UGANDA: Kayihura likely to apply for bail, what he wanted to eliminate for other suspects!
The rule of law protects us all
DAILY MONITOR – The elephant is a very huge animal. It was once suggested that there was no need for a bridge that all animals had spent enormous energy to construct so that they could cross to the other side of the jungle to hunt. Mr Elephant, tall as he is, thought he did not need the bridge, and so for him, there was no need for the bridge. It didn’t matter to him that others weren’t his size and, therefore, needed a bridge.
Unfortunately, Mr Elephant lost both hind legs and could only crawl with the help of others. The bridge finally became relevant, and it was the only means Mr Elephant could cross to the other side of the jungle.
As I write, a man who was once powerful and untouchable, will probably apply for bail. He will desire that the court martial is independent. Appearing before a committee of Parliament not so long ago, Gen Kale Kayihura vigorously argued for the abolition of the 48-hour rule because it was an inconvenience to police investigations. Because we are humans, when we are satisfied, we often don’t imagine how the hungry feel and we sometimes call them greedy when we see them yearning for food. When one is at the helm of power, they think that the rule of law is an inconvenience to them or that it is not necessary altogether. What they don’t think about is that someday, they too will need the protection of the system they once abused or even weakened themselves.
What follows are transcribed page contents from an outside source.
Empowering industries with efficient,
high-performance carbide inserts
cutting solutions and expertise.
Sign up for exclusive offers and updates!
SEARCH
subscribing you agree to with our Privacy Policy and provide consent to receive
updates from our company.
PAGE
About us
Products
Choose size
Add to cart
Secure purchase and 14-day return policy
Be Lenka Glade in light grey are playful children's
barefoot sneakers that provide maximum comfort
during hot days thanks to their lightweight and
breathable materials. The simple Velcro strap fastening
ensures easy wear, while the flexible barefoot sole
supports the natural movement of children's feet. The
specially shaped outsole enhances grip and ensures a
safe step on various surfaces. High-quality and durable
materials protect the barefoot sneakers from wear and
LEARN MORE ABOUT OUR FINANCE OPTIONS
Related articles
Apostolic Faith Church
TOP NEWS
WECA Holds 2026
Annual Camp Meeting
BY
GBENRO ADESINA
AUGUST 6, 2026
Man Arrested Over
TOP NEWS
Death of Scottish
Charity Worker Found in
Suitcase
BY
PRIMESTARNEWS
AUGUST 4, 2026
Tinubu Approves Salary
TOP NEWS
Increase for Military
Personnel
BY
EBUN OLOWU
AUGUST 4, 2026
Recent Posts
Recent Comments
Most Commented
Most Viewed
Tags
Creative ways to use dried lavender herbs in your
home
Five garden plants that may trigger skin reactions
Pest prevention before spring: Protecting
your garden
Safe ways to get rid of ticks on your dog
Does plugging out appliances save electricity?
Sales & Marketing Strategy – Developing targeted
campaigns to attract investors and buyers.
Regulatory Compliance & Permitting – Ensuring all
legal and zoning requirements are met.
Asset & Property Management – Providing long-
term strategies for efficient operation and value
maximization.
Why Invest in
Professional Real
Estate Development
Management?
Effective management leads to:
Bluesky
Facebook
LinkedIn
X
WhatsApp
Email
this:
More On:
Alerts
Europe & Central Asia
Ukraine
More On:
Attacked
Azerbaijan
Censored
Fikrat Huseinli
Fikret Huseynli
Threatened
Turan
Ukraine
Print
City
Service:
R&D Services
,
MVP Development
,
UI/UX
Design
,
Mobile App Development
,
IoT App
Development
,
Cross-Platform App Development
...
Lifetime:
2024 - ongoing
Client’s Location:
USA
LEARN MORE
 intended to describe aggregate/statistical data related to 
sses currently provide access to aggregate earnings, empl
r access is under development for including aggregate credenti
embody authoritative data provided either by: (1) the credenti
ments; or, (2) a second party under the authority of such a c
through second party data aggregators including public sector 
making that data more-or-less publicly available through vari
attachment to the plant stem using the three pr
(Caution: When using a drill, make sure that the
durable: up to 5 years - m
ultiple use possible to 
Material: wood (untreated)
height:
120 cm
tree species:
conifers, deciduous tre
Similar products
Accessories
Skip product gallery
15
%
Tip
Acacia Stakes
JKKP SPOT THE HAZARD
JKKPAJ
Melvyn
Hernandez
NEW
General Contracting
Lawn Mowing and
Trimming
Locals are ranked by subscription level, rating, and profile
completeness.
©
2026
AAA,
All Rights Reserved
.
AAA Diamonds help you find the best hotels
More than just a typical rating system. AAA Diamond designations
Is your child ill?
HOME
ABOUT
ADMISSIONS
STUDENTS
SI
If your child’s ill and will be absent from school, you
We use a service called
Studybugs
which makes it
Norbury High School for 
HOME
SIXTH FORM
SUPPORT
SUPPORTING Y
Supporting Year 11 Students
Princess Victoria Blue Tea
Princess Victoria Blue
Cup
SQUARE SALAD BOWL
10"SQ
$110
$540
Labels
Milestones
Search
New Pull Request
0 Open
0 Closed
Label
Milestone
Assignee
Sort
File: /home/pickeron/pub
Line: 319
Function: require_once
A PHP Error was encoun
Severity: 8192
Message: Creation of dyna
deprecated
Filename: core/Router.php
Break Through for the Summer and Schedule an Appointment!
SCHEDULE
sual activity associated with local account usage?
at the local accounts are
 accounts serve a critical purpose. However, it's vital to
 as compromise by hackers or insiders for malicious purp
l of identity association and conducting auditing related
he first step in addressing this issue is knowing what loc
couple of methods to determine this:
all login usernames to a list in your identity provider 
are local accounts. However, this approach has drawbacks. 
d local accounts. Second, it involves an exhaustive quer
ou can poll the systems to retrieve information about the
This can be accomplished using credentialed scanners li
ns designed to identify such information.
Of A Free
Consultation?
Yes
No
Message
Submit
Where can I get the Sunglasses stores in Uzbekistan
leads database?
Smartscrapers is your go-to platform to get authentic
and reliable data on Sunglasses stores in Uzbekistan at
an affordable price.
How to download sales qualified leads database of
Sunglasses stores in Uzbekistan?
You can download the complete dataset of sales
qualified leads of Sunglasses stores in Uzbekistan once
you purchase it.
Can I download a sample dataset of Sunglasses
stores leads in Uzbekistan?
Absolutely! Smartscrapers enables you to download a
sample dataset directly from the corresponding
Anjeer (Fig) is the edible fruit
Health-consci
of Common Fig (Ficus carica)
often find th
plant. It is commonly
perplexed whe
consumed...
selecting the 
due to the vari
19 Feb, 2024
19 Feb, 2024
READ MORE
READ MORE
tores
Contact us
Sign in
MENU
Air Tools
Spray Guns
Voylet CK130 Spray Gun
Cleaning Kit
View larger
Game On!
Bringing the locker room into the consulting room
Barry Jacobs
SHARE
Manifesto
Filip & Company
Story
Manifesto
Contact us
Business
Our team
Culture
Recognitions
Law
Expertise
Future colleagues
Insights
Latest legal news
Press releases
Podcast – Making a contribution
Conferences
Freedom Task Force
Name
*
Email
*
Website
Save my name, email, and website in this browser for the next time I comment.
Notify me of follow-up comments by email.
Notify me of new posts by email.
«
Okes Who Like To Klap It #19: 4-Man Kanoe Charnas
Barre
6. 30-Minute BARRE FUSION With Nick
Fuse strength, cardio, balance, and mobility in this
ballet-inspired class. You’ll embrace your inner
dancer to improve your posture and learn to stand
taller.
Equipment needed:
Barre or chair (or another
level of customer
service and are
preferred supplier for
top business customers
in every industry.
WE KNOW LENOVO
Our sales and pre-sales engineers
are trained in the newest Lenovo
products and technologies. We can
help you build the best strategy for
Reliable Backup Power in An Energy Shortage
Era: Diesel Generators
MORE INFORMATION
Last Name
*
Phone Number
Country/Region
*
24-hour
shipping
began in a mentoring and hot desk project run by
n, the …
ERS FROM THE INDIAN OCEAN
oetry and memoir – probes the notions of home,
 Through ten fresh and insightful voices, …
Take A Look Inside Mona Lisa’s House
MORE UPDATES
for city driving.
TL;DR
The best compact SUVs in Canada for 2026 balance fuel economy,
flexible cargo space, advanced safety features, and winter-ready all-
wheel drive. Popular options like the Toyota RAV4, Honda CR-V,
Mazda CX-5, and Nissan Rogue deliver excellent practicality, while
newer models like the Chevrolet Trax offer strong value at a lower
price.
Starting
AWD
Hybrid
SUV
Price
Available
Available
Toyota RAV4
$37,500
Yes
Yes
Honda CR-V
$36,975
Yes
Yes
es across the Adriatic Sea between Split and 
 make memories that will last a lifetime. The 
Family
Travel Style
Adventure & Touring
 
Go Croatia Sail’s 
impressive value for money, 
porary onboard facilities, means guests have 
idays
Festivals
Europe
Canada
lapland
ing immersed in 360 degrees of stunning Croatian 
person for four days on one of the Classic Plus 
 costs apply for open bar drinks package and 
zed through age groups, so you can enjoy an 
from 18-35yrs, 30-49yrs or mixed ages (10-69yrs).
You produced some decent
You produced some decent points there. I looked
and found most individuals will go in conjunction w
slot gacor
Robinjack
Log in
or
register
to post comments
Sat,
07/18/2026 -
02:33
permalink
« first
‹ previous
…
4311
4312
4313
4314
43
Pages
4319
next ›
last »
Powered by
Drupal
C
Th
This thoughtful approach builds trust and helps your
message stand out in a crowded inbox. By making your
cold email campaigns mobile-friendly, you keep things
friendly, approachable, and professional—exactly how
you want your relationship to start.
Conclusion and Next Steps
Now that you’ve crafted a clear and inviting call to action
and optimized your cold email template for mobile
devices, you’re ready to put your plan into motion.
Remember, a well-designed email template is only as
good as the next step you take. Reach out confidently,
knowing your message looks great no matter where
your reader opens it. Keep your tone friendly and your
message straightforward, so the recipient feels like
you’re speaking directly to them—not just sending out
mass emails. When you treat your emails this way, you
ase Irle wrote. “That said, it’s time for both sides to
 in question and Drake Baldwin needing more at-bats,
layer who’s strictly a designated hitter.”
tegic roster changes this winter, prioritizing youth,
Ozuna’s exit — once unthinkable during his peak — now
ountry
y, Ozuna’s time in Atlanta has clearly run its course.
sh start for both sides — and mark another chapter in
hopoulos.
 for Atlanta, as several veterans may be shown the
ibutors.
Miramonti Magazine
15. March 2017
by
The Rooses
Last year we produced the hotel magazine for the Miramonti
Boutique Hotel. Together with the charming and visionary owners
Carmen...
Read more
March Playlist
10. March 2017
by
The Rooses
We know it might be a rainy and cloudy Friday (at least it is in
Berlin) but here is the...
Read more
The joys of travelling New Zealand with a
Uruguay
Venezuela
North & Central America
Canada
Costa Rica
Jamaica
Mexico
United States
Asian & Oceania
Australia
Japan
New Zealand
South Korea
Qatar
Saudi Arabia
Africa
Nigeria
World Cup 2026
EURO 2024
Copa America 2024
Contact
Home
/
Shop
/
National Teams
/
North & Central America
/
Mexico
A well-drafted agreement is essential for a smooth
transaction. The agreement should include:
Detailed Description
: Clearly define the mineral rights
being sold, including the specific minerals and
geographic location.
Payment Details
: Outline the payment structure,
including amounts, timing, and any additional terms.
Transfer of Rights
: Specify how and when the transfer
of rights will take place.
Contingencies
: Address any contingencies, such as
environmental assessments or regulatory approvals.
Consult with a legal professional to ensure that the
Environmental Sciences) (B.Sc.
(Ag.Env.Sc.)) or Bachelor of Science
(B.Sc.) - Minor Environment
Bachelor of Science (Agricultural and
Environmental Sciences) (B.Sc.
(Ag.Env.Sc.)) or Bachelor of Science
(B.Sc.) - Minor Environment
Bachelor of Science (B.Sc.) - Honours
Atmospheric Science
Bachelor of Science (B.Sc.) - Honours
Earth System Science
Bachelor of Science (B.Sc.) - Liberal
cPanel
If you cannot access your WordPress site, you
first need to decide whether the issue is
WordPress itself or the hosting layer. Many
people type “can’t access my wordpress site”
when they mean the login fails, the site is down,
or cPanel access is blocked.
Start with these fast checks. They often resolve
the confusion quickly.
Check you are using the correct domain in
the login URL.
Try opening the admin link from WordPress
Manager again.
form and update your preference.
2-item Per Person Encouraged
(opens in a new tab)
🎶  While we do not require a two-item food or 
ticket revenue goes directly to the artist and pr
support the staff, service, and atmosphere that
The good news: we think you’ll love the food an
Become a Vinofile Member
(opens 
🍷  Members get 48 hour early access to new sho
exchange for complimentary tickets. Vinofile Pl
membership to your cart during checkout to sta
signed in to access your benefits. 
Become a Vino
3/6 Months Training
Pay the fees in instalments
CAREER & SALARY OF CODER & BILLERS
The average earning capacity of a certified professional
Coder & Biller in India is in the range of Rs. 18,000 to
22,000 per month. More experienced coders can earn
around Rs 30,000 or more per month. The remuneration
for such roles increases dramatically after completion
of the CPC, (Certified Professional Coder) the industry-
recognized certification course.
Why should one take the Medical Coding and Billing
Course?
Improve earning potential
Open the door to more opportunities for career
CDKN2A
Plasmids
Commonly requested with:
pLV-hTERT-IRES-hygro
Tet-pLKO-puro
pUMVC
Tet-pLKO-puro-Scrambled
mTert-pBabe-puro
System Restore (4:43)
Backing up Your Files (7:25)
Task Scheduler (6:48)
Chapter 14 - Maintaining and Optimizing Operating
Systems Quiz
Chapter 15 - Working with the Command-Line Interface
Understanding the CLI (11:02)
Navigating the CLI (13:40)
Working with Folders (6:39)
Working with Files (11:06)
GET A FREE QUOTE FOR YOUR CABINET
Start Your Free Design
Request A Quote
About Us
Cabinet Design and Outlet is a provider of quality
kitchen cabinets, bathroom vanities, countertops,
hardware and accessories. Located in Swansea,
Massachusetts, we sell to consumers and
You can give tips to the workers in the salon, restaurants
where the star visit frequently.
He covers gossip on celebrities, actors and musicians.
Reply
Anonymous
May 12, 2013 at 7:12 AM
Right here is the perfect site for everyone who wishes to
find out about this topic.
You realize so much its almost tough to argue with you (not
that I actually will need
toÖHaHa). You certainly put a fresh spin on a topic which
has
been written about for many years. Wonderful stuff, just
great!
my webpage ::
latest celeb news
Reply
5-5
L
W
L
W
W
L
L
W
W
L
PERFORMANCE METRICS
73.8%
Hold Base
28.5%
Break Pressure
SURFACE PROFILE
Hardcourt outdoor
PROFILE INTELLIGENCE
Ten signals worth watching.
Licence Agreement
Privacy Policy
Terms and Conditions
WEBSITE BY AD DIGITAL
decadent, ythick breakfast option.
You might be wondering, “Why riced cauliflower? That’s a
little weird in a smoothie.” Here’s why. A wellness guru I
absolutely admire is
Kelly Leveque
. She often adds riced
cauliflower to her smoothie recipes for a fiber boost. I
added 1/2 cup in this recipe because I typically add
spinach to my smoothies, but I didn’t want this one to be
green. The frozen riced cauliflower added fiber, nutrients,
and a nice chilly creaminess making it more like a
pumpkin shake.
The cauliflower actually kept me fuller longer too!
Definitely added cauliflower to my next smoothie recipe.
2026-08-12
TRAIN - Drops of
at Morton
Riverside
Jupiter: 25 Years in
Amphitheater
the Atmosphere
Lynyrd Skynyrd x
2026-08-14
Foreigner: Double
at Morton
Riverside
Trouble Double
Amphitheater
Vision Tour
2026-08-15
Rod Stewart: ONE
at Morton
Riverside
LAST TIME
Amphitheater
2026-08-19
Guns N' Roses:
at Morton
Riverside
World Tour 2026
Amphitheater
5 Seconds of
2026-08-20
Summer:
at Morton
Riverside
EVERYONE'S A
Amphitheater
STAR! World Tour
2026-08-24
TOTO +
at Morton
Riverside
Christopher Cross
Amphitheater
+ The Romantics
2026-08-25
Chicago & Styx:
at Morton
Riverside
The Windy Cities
I would imagine if Idi Amin had been arrested in Uganda, he wouldn’t like to be killed the way he killed other people. Perhaps he could have regretted why there was no constitution to safeguard his rights to a fair trial. So because he was at the very top, the system was not necessary.
Our President thinks that there should be no bail and police bond for “killers”. This statement, which I will take as a presidential directive because of the tone in which it was made, has many flaws. It presumes that before a person is found guilty by courts, he is already guilty (killers as opposed to suspects). This is contrary to a near universal principle of presumption of innocence that is central to a fair criminal justice system. The right to apply for bail is premised on the presumption that the suspect is innocent until he or she is proved guilty or pleads guilty.
It is critical that society understands the import of this principle: First, crimes are often committed discretely with no direct evidence. Concluding that someone is guilty before enough evidence is adduced against them risks jailing innocent people. Our criminal justice system is not perfect, but at least there must be a higher standard that minimises the risk of jailing innocent persons. That is why the standard of proof is beyond reasonable doubt as opposed to balance of probability applicable in civil matters.
Second, people can malign others either because of grievances or hatred. Their evidence must be subjected to a scrutinious court process to ascertain its truthfulness. Third, some persons who commit crime don’t do it out of their own will. Some are mentally ill and they don’t have control of their mental faculties while others act out of provocation or self-defence.